Consumo de alimentos e bebidas pode bater R$ 1,1 trilhão até o final do ano

Foto: Freepik.com

Neste ano, as famílias brasileiras devem desembolsar aproximadamente R$ 1,1 trilhão com gastos em alimentação e bebidas, tanto dentro quanto fora de casa, um aumento de 11,3% em comparação ao ano anterior. Os dados são da pesquisa IPC Maps, que há mais de três décadas analisa o potencial de consumo no país com base em informações oficiais. De acordo com o levantamento, os gastos com alimentos e bebidas consumidos em casa devem ultrapassar R$ 780 bilhões. Já as despesas com refeições feitas fora do lar estão estimadas em R$ 350,4 bilhões.

Os cálculos consideram tanto os gastos com alimentos e bebidas consumidos em casa, como produtos in natura, industrializados, preparados e itens adquiridos em feiras e varejões, além de bebidas como sucos artificiais, cafés (moído e solúvel), chás, refrigerantes, cervejas, vinhos, destilados e outras bebidas alcoólicas, quanto os consumidos fora do lar, incluindo refeições, lanches, cafés da manhã, caldos, refrigerantes, cafés expressos, cervejas, chopes e similares.

Entre os estados com maior volume de consumo, São Paulo lidera com R$ 284,3 bilhões destinados à alimentação.
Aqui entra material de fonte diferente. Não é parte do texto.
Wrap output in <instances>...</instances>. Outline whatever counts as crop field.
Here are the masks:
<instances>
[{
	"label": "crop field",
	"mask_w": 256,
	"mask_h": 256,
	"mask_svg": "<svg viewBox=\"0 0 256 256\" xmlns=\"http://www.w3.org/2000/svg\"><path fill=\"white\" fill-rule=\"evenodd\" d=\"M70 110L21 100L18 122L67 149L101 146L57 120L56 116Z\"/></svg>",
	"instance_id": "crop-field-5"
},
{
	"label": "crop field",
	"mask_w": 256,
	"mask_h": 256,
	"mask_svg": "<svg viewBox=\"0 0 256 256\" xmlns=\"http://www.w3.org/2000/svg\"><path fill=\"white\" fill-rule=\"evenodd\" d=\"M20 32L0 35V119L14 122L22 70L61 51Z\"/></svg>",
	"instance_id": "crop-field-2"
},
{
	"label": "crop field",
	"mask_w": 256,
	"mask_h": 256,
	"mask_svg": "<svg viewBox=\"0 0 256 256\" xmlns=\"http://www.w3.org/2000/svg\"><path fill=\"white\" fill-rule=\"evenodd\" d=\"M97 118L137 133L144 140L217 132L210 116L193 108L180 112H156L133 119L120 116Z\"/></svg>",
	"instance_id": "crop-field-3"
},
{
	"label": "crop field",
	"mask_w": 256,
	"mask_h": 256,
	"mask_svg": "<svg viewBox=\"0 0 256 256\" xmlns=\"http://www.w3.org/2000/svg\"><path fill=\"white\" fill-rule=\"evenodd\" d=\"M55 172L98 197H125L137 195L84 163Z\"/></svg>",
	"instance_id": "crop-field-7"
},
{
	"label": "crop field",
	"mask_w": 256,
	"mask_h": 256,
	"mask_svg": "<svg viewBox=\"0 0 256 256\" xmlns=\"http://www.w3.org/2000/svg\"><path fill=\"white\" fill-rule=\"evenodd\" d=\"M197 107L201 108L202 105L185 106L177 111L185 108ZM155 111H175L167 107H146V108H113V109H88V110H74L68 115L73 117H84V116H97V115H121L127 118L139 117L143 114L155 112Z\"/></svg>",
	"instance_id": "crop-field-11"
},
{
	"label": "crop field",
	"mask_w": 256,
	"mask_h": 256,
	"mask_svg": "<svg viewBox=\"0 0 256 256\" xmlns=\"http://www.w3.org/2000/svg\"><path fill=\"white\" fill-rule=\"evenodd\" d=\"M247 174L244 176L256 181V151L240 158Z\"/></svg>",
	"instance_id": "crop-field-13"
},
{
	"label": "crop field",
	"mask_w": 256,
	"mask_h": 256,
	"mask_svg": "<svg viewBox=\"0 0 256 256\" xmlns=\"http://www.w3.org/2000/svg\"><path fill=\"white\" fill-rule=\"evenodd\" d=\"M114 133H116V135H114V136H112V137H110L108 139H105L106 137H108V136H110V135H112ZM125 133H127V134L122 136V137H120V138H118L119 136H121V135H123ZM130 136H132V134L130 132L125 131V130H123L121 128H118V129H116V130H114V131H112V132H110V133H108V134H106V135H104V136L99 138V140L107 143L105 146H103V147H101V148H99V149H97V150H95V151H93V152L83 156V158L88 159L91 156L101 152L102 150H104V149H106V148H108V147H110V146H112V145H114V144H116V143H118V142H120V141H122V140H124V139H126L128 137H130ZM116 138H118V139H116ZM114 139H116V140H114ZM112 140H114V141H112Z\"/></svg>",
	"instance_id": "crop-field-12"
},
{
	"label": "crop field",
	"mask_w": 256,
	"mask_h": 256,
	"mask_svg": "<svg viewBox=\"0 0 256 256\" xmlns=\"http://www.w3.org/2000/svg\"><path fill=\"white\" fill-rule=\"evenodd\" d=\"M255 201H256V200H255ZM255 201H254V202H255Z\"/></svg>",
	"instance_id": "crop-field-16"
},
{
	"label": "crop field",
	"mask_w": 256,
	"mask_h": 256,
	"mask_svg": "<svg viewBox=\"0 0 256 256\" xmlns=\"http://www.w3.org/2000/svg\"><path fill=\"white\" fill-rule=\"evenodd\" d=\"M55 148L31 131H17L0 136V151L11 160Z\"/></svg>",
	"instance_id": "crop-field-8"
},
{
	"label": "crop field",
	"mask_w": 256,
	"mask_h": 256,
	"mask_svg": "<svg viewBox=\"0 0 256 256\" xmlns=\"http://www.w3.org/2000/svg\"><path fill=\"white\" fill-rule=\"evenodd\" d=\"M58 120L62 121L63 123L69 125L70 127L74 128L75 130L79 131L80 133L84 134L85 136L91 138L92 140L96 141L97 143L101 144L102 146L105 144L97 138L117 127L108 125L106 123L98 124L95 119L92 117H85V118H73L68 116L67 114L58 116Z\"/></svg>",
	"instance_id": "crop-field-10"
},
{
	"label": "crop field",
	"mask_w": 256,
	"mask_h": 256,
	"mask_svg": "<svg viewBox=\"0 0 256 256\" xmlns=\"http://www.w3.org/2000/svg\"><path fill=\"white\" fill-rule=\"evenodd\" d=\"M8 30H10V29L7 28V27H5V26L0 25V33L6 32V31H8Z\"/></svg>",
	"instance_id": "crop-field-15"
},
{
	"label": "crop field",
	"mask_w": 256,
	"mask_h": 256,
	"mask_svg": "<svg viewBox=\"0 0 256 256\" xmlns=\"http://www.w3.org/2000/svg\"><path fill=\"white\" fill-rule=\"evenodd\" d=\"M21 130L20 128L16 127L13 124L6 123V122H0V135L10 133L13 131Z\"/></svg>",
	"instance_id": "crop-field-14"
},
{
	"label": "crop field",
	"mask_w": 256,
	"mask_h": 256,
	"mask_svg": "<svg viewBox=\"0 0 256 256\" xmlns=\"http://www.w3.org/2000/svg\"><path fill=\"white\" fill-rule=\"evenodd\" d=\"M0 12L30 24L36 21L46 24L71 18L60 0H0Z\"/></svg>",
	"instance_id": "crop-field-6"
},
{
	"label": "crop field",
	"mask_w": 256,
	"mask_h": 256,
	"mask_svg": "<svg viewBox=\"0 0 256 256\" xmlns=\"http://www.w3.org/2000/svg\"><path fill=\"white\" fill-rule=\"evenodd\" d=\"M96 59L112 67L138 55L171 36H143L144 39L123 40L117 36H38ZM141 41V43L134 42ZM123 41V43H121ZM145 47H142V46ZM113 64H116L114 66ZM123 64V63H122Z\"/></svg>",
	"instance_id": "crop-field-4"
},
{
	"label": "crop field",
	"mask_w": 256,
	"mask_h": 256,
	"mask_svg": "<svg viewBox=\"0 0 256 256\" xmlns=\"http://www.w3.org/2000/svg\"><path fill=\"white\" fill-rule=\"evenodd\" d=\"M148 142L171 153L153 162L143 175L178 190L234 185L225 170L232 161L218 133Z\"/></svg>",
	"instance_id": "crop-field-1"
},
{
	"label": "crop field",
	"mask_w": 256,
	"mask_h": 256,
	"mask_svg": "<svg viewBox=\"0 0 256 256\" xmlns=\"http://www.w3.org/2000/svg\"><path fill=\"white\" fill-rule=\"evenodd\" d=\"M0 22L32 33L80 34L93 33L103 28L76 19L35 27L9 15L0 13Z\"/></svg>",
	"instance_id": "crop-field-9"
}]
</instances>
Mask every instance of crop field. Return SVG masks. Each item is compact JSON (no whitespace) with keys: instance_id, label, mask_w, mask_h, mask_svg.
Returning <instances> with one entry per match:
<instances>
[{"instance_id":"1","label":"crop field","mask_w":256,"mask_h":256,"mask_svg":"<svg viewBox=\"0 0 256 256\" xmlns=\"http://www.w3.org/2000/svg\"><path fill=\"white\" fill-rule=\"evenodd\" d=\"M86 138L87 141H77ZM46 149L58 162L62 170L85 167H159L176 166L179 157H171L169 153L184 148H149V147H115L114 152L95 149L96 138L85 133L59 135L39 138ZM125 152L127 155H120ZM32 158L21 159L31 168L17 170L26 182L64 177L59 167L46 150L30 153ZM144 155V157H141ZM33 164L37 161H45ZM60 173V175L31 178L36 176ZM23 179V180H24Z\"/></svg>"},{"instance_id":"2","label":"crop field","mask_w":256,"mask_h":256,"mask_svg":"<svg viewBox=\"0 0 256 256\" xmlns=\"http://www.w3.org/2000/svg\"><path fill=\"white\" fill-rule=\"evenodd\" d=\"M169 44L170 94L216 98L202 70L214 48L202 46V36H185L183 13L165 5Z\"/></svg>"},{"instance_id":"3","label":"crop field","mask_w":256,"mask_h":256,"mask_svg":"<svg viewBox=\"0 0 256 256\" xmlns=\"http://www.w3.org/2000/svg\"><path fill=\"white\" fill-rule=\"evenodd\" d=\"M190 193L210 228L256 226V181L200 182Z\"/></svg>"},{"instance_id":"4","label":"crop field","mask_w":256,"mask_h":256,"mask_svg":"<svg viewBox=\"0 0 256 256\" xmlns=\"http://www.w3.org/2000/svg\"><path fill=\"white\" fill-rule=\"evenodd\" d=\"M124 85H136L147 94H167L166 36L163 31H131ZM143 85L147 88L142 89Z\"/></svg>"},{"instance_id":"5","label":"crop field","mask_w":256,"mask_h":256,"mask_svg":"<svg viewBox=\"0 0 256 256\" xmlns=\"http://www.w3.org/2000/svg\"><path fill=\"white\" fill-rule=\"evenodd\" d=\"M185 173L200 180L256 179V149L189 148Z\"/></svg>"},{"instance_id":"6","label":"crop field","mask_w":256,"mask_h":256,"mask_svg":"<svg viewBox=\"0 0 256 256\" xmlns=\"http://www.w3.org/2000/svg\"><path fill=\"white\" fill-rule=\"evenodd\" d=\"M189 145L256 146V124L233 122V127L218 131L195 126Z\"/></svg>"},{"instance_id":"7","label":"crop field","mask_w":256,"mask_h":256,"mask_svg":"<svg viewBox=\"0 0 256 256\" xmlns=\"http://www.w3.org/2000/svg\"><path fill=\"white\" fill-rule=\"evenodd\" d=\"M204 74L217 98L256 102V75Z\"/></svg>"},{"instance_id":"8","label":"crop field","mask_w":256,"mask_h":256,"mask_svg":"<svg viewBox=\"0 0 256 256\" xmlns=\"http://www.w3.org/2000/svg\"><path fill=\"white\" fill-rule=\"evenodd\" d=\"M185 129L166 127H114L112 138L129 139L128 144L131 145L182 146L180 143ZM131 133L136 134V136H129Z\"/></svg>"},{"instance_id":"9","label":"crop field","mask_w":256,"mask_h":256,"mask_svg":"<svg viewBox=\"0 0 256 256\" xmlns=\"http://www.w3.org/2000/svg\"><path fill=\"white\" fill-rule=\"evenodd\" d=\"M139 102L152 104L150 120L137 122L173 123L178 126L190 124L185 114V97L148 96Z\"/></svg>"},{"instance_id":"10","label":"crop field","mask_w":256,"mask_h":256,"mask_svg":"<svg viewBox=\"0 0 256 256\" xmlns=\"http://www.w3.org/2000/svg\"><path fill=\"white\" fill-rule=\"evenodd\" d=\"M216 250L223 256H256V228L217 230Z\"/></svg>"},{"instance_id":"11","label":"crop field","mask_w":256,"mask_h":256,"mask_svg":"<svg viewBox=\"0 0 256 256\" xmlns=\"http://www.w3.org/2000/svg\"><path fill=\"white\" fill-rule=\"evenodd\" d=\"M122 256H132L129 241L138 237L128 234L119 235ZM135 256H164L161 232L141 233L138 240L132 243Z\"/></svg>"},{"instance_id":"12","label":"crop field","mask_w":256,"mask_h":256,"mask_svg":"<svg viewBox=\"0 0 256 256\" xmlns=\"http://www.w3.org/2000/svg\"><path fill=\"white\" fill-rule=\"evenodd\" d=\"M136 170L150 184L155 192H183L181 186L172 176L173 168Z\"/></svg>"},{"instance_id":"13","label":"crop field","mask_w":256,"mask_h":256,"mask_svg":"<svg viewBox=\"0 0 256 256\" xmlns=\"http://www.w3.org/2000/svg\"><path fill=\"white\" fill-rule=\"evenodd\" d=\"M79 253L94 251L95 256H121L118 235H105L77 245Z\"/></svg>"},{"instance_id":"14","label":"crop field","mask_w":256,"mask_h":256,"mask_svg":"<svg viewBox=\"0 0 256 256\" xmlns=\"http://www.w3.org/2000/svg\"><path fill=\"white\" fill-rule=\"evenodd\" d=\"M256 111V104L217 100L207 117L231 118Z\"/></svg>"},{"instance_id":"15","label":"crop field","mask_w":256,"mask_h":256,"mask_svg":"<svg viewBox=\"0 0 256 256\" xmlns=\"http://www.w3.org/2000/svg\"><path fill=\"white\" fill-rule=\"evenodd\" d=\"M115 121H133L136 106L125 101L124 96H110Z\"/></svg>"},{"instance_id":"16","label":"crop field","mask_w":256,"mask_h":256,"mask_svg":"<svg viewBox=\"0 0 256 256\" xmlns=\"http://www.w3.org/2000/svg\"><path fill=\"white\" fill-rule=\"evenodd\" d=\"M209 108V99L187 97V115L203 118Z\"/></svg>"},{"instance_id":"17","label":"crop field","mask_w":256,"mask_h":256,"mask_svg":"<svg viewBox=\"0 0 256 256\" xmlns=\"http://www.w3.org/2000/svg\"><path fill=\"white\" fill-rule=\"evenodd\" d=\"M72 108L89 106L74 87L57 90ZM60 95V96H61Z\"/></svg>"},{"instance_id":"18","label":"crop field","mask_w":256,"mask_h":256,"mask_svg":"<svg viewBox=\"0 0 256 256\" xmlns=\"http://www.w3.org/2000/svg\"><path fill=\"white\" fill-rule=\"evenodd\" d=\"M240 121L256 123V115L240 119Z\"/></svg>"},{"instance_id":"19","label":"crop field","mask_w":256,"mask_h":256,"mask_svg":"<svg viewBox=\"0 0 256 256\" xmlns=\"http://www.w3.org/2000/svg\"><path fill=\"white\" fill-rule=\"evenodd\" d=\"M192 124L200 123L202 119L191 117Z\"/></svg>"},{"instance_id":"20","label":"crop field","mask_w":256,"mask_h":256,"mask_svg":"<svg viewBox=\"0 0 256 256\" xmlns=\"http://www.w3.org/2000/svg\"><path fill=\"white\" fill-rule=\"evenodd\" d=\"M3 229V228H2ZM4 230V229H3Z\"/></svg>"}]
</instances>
Em seguida, aparecem Minas Gerais, com R$ 123,8 bilhões; o Rio de Janeiro, com R$ 95,5 bilhões; e o Rio Grande do Sul, que ocupa a quarta posição, com R$ 71,8 bilhões em gastos das famílias nesse setor.

Segundo o economista Rafael Gomes, o aumento reflete uma normalização dos hábitos de convivência e lazer. “Com a redução do desemprego e o avanço da renda média, muitos brasileiros voltaram a frequentar bares, restaurantes e lanchonetes. Isso gera uma pressão natural por mais gastos fora de casa, especialmente nos grandes centros urbanos”.

O setor de alimentação e bebidas é um dos mais relevantes para a economia brasileira. De acordo com a Associação Brasileira da Indústria de Alimentos (ABIA), representa cerca de 10% do Produto Interno Bruto (PIB) do país e é responsável por mais de 2 milhões de empregos formais diretos.

Para Gomes, o crescimento nos gastos com alimentação deve ser interpretado como uma boa notícia para a economia, desde que acompanhado por políticas públicas que assegurem o acesso à alimentação de qualidade para todos. “O aumento nos gastos mostra que o consumo está ativo e que há movimento na cadeia produtiva, desde o campo até os pontos de venda. O desafio está em equilibrar isso com o combate à insegurança alimentar, que ainda atinge milhões de brasileiros”.

O consultor de varejo e especialista em consumo, Eduardo Naves, aponta que há uma busca crescente por alimentos mais saudáveis, o que também pesa no orçamento. “Muitas famílias estão trocando alimentos ultraprocessados por itens mais naturais e orgânicos. Embora seja um movimento positivo do ponto de vista nutricional, essa escolha costuma ter um custo mais elevado”.

Além disso, Naves destaca que fatores climáticos, como as recentes quebras de safra em algumas regiões do país, impactam diretamente o preço de produtos como arroz, feijão, hortaliças e frutas, pressionando o orçamento doméstico. “Outro fator relevante é a expansão do acesso a canais digitais de compra, como aplicativos de entrega, supermercados on-line e marketplaces especializados em alimentação. Com a digitalização do varejo alimentar, mais consumidores têm optado por soluções rápidas e convenientes para abastecer suas casas ou realizar refeições, o que também tem contribuído para o crescimento do setor como um todo”.

A expectativa é de que o setor continue crescendo nos próximos anos, ainda que em ritmo mais moderado. O comportamento do consumidor deve seguir em transformação, com mais ênfase na qualidade, na origem dos produtos e na conveniência, especialmente nas grandes cidades. “Veremos cada vez mais o consumidor disposto a pagar mais por praticidade, sabor e saúde. O mercado de alimentação fora do lar está se adaptando rapidamente a essas novas exigências”, conclui Naves.